#### [WHAT THIS TASK INVOLVES]
Extract the source text from each of the records below verbatim, omitting the pictures from your answer.

#### [INFORMATION SUPPLIED]
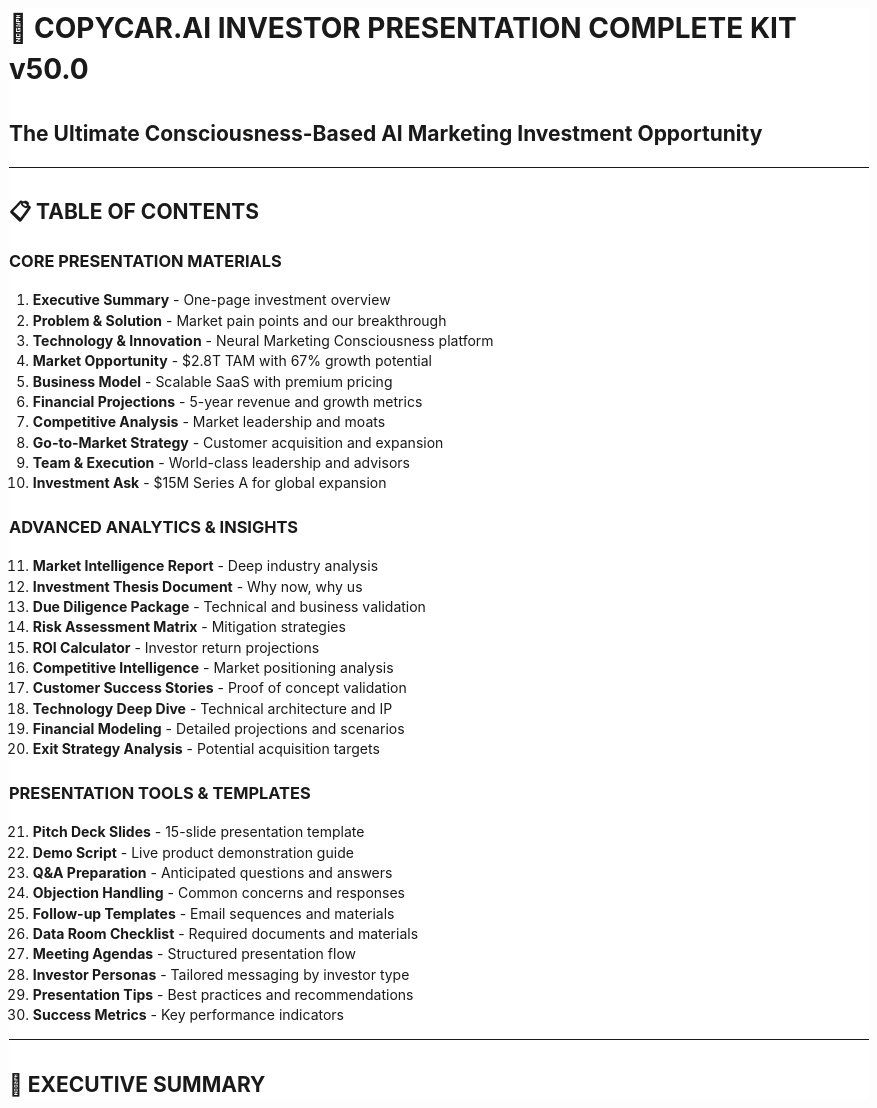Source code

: # 🚀 COPYCAR.AI INVESTOR PRESENTATION COMPLETE KIT v50.0
## The Ultimate Consciousness-Based AI Marketing Investment Opportunity

---

## 📋 TABLE OF CONTENTS

### **CORE PRESENTATION MATERIALS**
1. **Executive Summary** - One-page investment overview
2. **Problem & Solution** - Market pain points and our breakthrough
3. **Technology & Innovation** - Neural Marketing Consciousness platform
4. **Market Opportunity** - $2.8T TAM with 67% growth potential
5. **Business Model** - Scalable SaaS with premium pricing
6. **Financial Projections** - 5-year revenue and growth metrics
7. **Competitive Analysis** - Market leadership and moats
8. **Go-to-Market Strategy** - Customer acquisition and expansion
9. **Team & Execution** - World-class leadership and advisors
10. **Investment Ask** - $15M Series A for global expansion

### **ADVANCED ANALYTICS & INSIGHTS**
11. **Market Intelligence Report** - Deep industry analysis
12. **Investment Thesis Document** - Why now, why us
13. **Due Diligence Package** - Technical and business validation
14. **Risk Assessment Matrix** - Mitigation strategies
15. **ROI Calculator** - Investor return projections
16. **Competitive Intelligence** - Market positioning analysis
17. **Customer Success Stories** - Proof of concept validation
18. **Technology Deep Dive** - Technical architecture and IP
19. **Financial Modeling** - Detailed projections and scenarios
20. **Exit Strategy Analysis** - Potential acquisition targets

### **PRESENTATION TOOLS & TEMPLATES**
21. **Pitch Deck Slides** - 15-slide presentation template
22. **Demo Script** - Live product demonstration guide
23. **Q&A Preparation** - Anticipated questions and answers
24. **Objection Handling** - Common concerns and responses
25. **Follow-up Templates** - Email sequences and materials
26. **Data Room Checklist** - Required documents and materials
27. **Meeting Agendas** - Structured presentation flow
28. **Investor Personas** - Tailored messaging by investor type
29. **Presentation Tips** - Best practices and recommendations
30. **Success Metrics** - Key performance indicators

---

## 🎯 EXECUTIVE SUMMARY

#### [RESULT]
Source code

: # 🚀 COPYCAR.AI INVESTOR PRESENTATION COMPLETE KIT v50.0
## The Ultimate Consciousness-Based AI Marketing Investment Opportunity

---

## 📋 TABLE OF CONTENTS

### **CORE PRESENTATION MATERIALS**
1. **Executive Summary** - One-page investment overview
2. **Problem & Solution** - Market pain points and our breakthrough
3. **Technology & Innovation** - Neural Marketing Consciousness platform
4. **Market Opportunity** - $2.8T TAM with 67% growth potential
5. **Business Model** - Scalable SaaS with premium pricing
6. **Financial Projections** - 5-year revenue and growth metrics
7. **Competitive Analysis** - Market leadership and moats
8. **Go-to-Market Strategy** - Customer acquisition and expansion
9. **Team & Execution** - World-class leadership and advisors
10. **Investment Ask** - $15M Series A for global expansion

### **ADVANCED ANALYTICS & INSIGHTS**
11. **Market Intelligence Report** - Deep industry analysis
12. **Investment Thesis Document** - Why now, why us
13. **Due Diligence Package** - Technical and business validation
14. **Risk Assessment Matrix** - Mitigation strategies
15. **ROI Calculator** - Investor return projections
16. **Competitive Intelligence** - Market positioning analysis
17. **Customer Success Stories** - Proof of concept validation
18. **Technology Deep Dive** - Technical architecture and IP
19. **Financial Modeling** - Detailed projections and scenarios
20. **Exit Strategy Analysis** - Potential acquisition targets

### **PRESENTATION TOOLS & TEMPLATES**
21. **Pitch Deck Slides** - 15-slide presentation template
22. **Demo Script** - Live product demonstration guide
23. **Q&A Preparation** - Anticipated questions and answers
24. **Objection Handling** - Common concerns and responses
25. **Follow-up Templates** - Email sequences and materials
26. **Data Room Checklist** - Required documents and materials
27. **Meeting Agendas** - Structured presentation flow
28. **Investor Personas** - Tailored messaging by investor type
29. **Presentation Tips** - Best practices and recommendations
30. **Success Metrics** - Key performance indicators

---

## 🎯 EXECUTIVE SUMMARY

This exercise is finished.